> **TEXT UNDER STUDY**
:::::
By David Brand
Queens Daily Eagle
With summer over and the weather getting colder, normal life has resumed in Queens. Look no further than the long lines stretching from the metal detectors at the criminal courthouse for evidence.
“We’re busy today,” said employee wearing a Department of Citywide Administrative Services lanyard as he carried a plate stacked with bagels through the hallway and onto an elevator.
A court officer agreed. The day after Rosh Hashanah feels like the true beginning of the busy fall, he said.
“The court is back in business,” he said.
Despite the bustle, the camaraderie among court staff was clear in the courtrooms, hallways and elevator bays, where court officers reminisced about their colleagues who died in the Sept. 11 World Trade Center attacks 17 years ago and those who experienced health problems related to their work at ground zero.
One court officer discussed the bravery of his peers in Manhattan who he said “commandeered” a jury bus and drove to the World Trade Center when they learned about the attack.
Inside a courtroom, two others recalled Lt. Theodore “Teddy” Leoutsakos, an Astoria resident who developed cancer related to his experience as a 9/11 first responder.
“Teddy was a nice guy,” an officer said.
One difference was clear at the courthouse Wednesday.
:::::
> **TASK PROMPT**
Carry the Queens courthouse article above forward from its final sentence. The listing is separate material with no connection to the Queens courthouse article.

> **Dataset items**
:::::
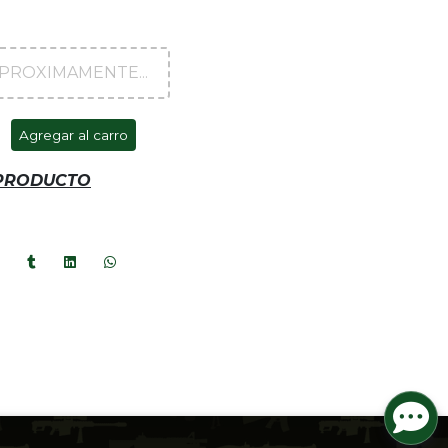
PROXIMAMENTE...
Agregar al carro
 PRODUCTO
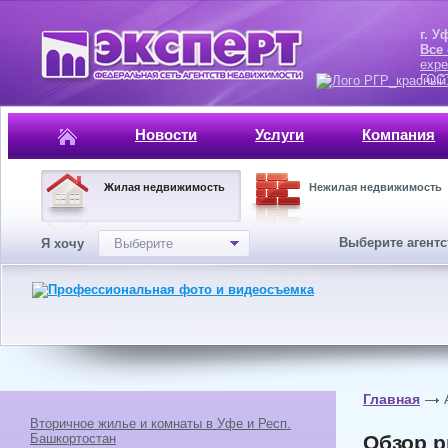
г. Уфа, ул.
Все
expe
ГОСТ, ISO 
Новости
Услуги
Компания
Жилая недвижимость
Нежилая недвижимость
Выберите агент
Я хочу
Выберите
Главная
Вторичное жилье и комнаты в Уфе и Респ.
Башкортостан
Обзор р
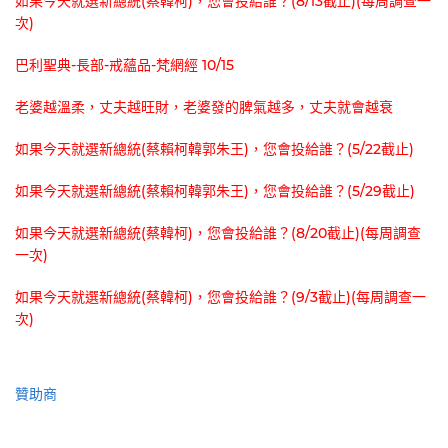
如果今天就選新總統(蔡韓柯)，您會投給誰？(8/13截止)(每周調查一
次)
巴利聖典-長部-戒蘊品-梵網經 10/15
老婆越溫柔，丈夫越旺財，老婆發的脾氣越多，丈夫就會越衰
如果今天就選新總統(蔡賴柯韓郭朱王)，您會投給誰？(5/22截止)
如果今天就選新總統(蔡賴柯韓郭朱王)，您會投給誰？(5/29截止)
如果今天就選新總統(蔡韓柯)，您會投給誰？(8/20截止)(每周調查
一次)
如果今天就選新總統(蔡韓柯)，您會投給誰？(9/3截止)(每周調查一
次)
贊助商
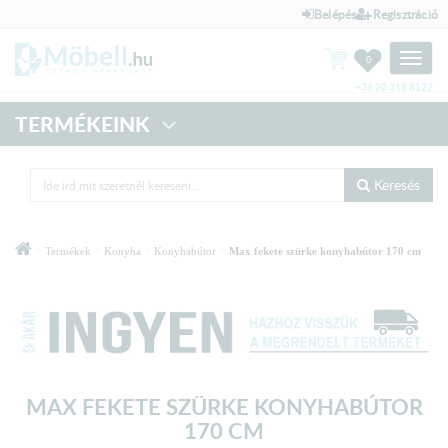
Belépés
Regisztráció
Toggle
0
naviga
+36 20 318 8122
TERMÉKEINK
Keresés
>
>
>
>
Termékek
Konyha
Konyhabútor
Max fekete szürke konyhabútor 170 cm
MAX FEKETE SZÜRKE KONYHABÚTOR
170 CM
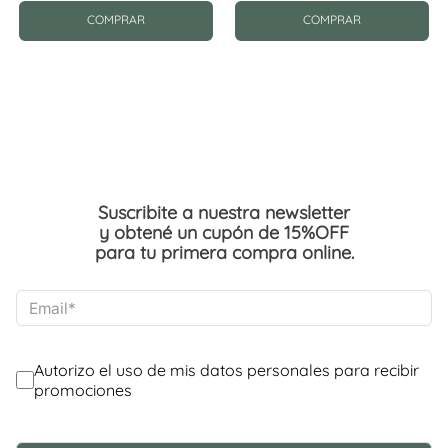
COMPRAR
COMPRAR
Suscribite a nuestra newsletter
y obtené un cupón de 15%OFF
para tu primera compra online.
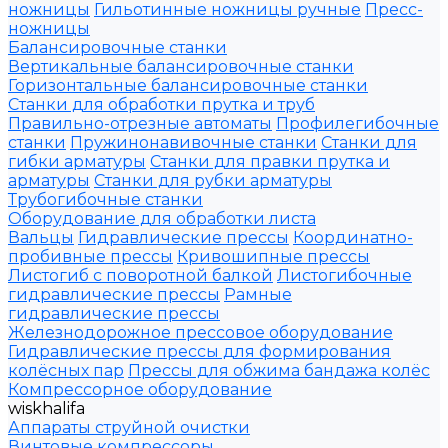
ножницы
Гильотинные ножницы ручные
Пресс-
ножницы
Балансировочные станки
Вертикальные балансировочные станки
Горизонтальные балансировочные станки
Станки для обработки прутка и труб
Правильно-отрезные автоматы
Профилегибочные
станки
Пружинонавивочные станки
Станки для
гибки арматуры
Станки для правки прутка и
арматуры
Станки для рубки арматуры
Трубогибочные станки
Оборудование для обработки листа
Вальцы
Гидравлические прессы
Координатно-
пробивные прессы
Кривошипные прессы
Листогиб с поворотной балкой
Листогибочные
гидравлические прессы
Рамные
гидравлические прессы
Железнодорожное прессовое оборудование
Гидравлические прессы для формирования
колёсных пар
Прессы для обжима бандажа колёс
Компрессорное оборудование
wiskhalifa
Аппараты струйной очистки
Винтовые компрессоры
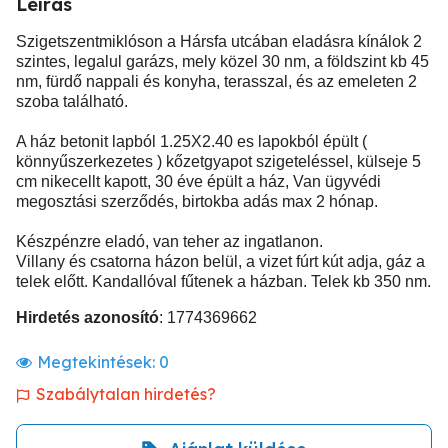
Leírás
Szigetszentmiklóson a Hársfa utcában eladásra kínálok 2
szintes, legalul garázs, mely közel 30 nm, a földszint kb 45
nm, fürdő nappali és konyha, terasszal, és az emeleten 2
szoba található.
A ház betonit lapból 1.25X2.40 es lapokból épült (
könnyűszerkezetes ) kőzetgyapot szigeteléssel, külseje 5
cm nikecellt kapott, 30 éve épült a ház, Van ügyvédi
megosztási szerződés, birtokba adás max 2 hónap.
Készpénzre eladó, van teher az ingatlanon.
Villany és csatorna házon belül, a vizet fúrt kút adja, gáz a
telek előtt. Kandallóval fűtenek a házban. Telek kb 350 nm.
Hirdetés azonosító
: 1774369662
Megtekintések:
0
Szabálytalan hirdetés?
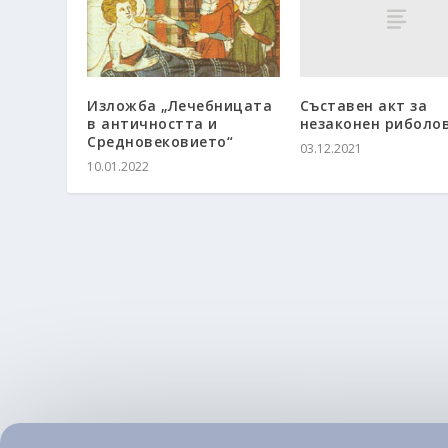
Съставен акт за
Изложба „Лечебницата
незаконен риболо
в античността и
Средновековието“
03.12.2021
10.01.2022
:::::
> **TASK RESPONSE**
Justice Gregory Lasak’s name still appears on the door outside TAP D, where he presided until last week. Justice Michael Aloise has assumed his calendar, which on Wednesday included appearances by Shangbo Xiangshengjie, who is charged with killing her 15-month old daughter, and Brian White, who is charged with attempted murder and criminal possession of a weapon stemming from a 2015 incident.
White’s wife sat in the courtroom near defense attorney Murray Singer and waited for her husband to appear for a conference. She said she comes straight from work to attend each conference or hearing. White’s case will proceed to trial in October.
While waiting for White to enter the courtroom, Singer discussed the “rhythm of the courthouse” and how a new judge presiding over a case does not change much.
“Every judge has their own style,” Singer said. “Some like to start things early, some are later. But we get used to it and adjust.”